NOTE: Notice how I gave you the link to what I quoted, I didn't expect you to know it without providing a link.Unfortunately, however, the study’s methodology poses major concerns:
- Its basic premise—that the increased odds of MI are independent of and in addition to the risks associated with combustible use simply cannot be supported by the data presented. This is because the authors did not account for the temporality of events (e.g., that e-cigarette use preceded the MI). Since e-cigarettes only entered the U.S. market roughly 10 years ago, it is likely that many current, daily e-cigarette users became e-cigarette users after their MI rather than before—perhaps as an attempt to prevent future cardiac events. This oversight increases the potential for differential misclassification bias. If it is true that current, daily e-cigarette users had experienced MI before switching from combustibles, the study’s results will likely overestimate the true risks associated with e-cigarette use rather than underestimate them, as the authors state.
- The authors have not provided sufficient evidence that both cigarette smoking and e-cigarette use do not interact to affect the rate of MI. Although they briefly mention that the effect of e-cigarette use did not interact with current smoking to influence the rate of MI (which would indicate that dual use has no effect), given the problems outlined above, it is entirely possible that an interaction between the two exposures exists. Although not statistically significant in this model, it is possible that the misclassification of MI occurrence based on current e-cigarette and/or combustible cigarettes eliminated the association between MI and dual use. The authors go on to describe how to estimate MI risk from combinations of behaviors using their model, which is contingent upon there being no interaction between smoking and e-cigarette use. Nevertheless, the authors emphasize this attribute.

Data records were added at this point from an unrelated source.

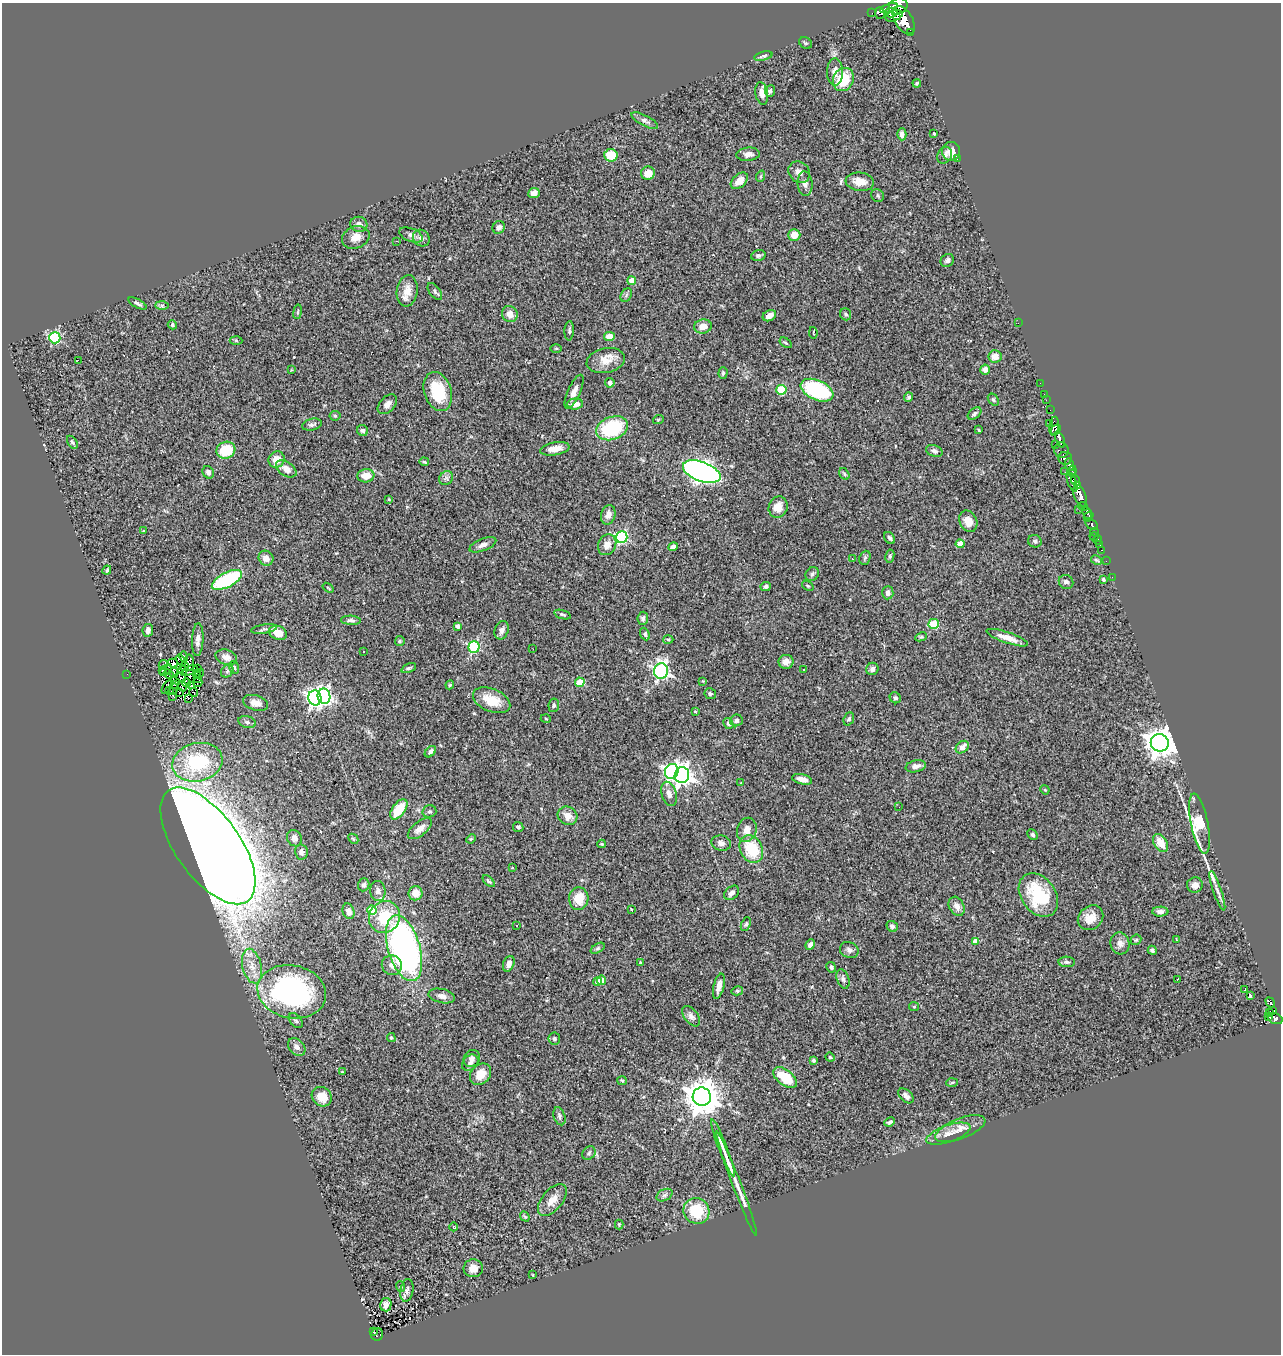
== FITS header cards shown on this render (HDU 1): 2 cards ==
NAXIS1  =                 1279
NAXIS2  =                 1352

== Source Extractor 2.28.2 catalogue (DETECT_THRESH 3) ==
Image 1279 x 1352 px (HDU 1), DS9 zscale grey, 1 PNG px = 1 image px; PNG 1283 x 1356 px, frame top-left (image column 1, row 1352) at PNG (2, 3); each listed source drawn as its Kron ellipse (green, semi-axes under 4 px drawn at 4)
Background 0.422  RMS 0.062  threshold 0.187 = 3 sigma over >= 5 px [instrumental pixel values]
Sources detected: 345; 5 with non-positive FLUX_AUTO (blend fragments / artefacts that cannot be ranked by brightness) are neither listed nor drawn; the other 340 listed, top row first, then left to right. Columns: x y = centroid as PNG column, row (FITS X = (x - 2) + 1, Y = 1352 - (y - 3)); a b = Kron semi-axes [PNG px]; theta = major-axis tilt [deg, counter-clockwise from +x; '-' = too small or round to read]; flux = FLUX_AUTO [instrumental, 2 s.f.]
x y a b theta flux
898 6 9 8 - 810
889 8 9 4 21 360
891 12 6 5 - 350
872 13 3 2 - 3.4
880 13 6 4 -85 590
894 16 9 5 20 510
904 20 15 8 -58 1800
910 33 3 2 - 38
806 43 7 5 -34 6
763 56 9 4 15 8.5
835 72 13 8 89 35
843 80 12 10 63 140
917 83 4 3 - 4
770 91 5 5 - 10
762 93 11 6 -79 27
645 120 15 5 -28 14
934 133 3 2 - 4.3
902 134 6 4 89 14
951 151 9 9 - 31
748 154 11 6 6 23
611 155 7 6 - 92
945 155 9 7 61 13
957 158 2 2 - 21
799 172 11 10 - 27
648 173 7 6 - 51
761 176 6 4 71 5.4
739 181 10 6 43 39
860 182 14 9 -6 49
805 184 12 7 -84 20
534 193 6 5 - 24
878 196 7 6 - 8
359 224 8 7 - 23
499 227 7 5 53 16
411 235 12 6 -21 18
794 235 6 6 - 50
356 237 14 11 23 40
421 238 9 8 - 20
396 241 2 2 - 3.1
758 255 7 5 15 10
947 260 7 6 - 12
632 281 4 4 - 74
407 291 16 10 81 46
435 292 10 5 -52 11
626 295 7 5 60 8.6
137 303 10 3 -29 9.7
162 305 6 4 -1 8.4
298 312 7 3 81 5.6
510 314 8 7 - 36
846 314 6 5 - 7
769 316 7 5 27 29
1018 323 2 2 - 150
172 325 5 4 - 9.9
703 326 9 7 10 39
569 331 9 4 87 8.9
813 333 6 2 -79 2.9
609 336 5 4 - 41
55 338 5 5 - 370
236 340 6 4 -3 5.4
786 343 7 3 -35 5.5
556 348 6 4 1 4.4
995 356 7 6 - 42
78 360 3 2 - 22
606 361 19 12 11 59
985 369 5 5 - 20
291 370 4 2 - 2.9
723 373 6 4 88 7.6
610 383 5 4 - 21
1040 383 2 2 - 3.5
781 390 5 5 - 200
817 390 17 10 -24 410
438 392 20 13 -72 160
574 392 18 6 66 29
1044 394 2 2 - 6.7
909 397 4 4 - 8.6
993 400 7 4 -51 7.5
1046 400 3 2 - 8.6
387 404 11 7 46 25
575 404 8 5 4 34
1050 410 2 2 - 4.4
974 414 8 5 38 11
335 416 5 5 - 6.6
658 420 5 3 - 3.8
1049 423 3 2 - 4.4
312 425 10 5 13 13
1054 426 9 5 84 160
612 428 16 11 20 280
363 430 6 5 - 10
979 430 3 3 - 4.6
1056 430 5 3 - 72
1060 439 8 3 -67 280
72 442 7 4 -56 7.5
1055 444 2 2 - 4.2
555 449 15 6 10 38
226 450 9 8 - 120
1061 450 7 7 - 59
934 451 8 5 -20 13
1065 458 7 6 - 170
277 460 8 8 - 53
424 462 5 3 - 4.8
1069 464 6 4 -79 150
286 469 11 7 -34 34
1072 470 5 3 - 86
208 472 6 5 - 15
702 472 20 9 -20 2000
1065 472 3 2 - 25
844 474 6 4 -60 6.7
1073 474 4 3 - 69
366 476 8 6 6 47
446 478 7 6 - 12
1075 480 5 3 - 100
1072 482 10 3 -68 170
1077 485 4 3 - 120
1080 496 11 6 -69 300
389 500 3 2 - 3.7
1083 506 5 2 - 58
778 507 11 9 70 44
1079 509 2 2 - 11
1087 513 6 4 -64 410
608 515 10 7 76 26
1089 517 5 3 - 200
968 521 11 8 -65 49
1091 524 6 4 -32 96
144 530 3 2 - 3.2
1094 532 4 3 - 69
1094 536 4 3 - 5.8
622 537 6 5 - 500
890 538 6 5 - 11
1098 540 5 3 - 27
1035 541 7 6 - 12
960 544 4 4 - 46
483 545 14 6 22 22
607 545 11 8 62 34
1100 545 2 2 - 5
673 547 5 4 - 14
1102 550 3 2 - 7.6
890 556 6 4 80 7.4
266 558 8 7 - 30
865 558 7 5 68 6.6
852 559 3 2 - 6.6
1096 560 6 3 -27 5.4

Oh really? You left out a several of these examples:
You said there weren’t any articles about benzene and vaping, and I showed you one with the title: “Benzene formation in electronic cigarettes”.
You said the study was useless because they didn’t give the ohms etc and I showed you the article did give the ohms etc.
You said benzene couldn’t be formed without additives and I said that figure 1 and table 1 showed benzene could be formed with just PG and VG.
You said the numbers were the same as benzene in air and I said that 5000 was greater than 1 etc.
Erroneously? I asked you specifically what your problem with the 95% figure was, linked Bill's old thread with all kinds of information on the subject, because I wasn't sure what you meant. And this was your direct reply to my questions:
*sigh* I must be missing something somewhere.
In all fairness, I had not reviewed all the sub-links in Bill's old thread. I have now, though I haven't reviewed all the footnotes and possible sub-sub-links.
The main basis seems to be the PHE paper where it is stated "best estimates show e-cigarettes are 95% less harmful." While most of the other links don't mention 95%, those that do seem to be echoing.
The role of entities that write papers intended to guide public policy is seemingly not the actual conduction of scientific studies.
If you will provide links to an actual scientific study or studies including methods and derivations of outcomes of 95% safer (or thereabouts), I'll review them.
95% less tar and combustable byproducts is math. Correlation is not causation.
Sorry, but you are wrong here. You cannot compare water and juice. Water does not degrade because of heating.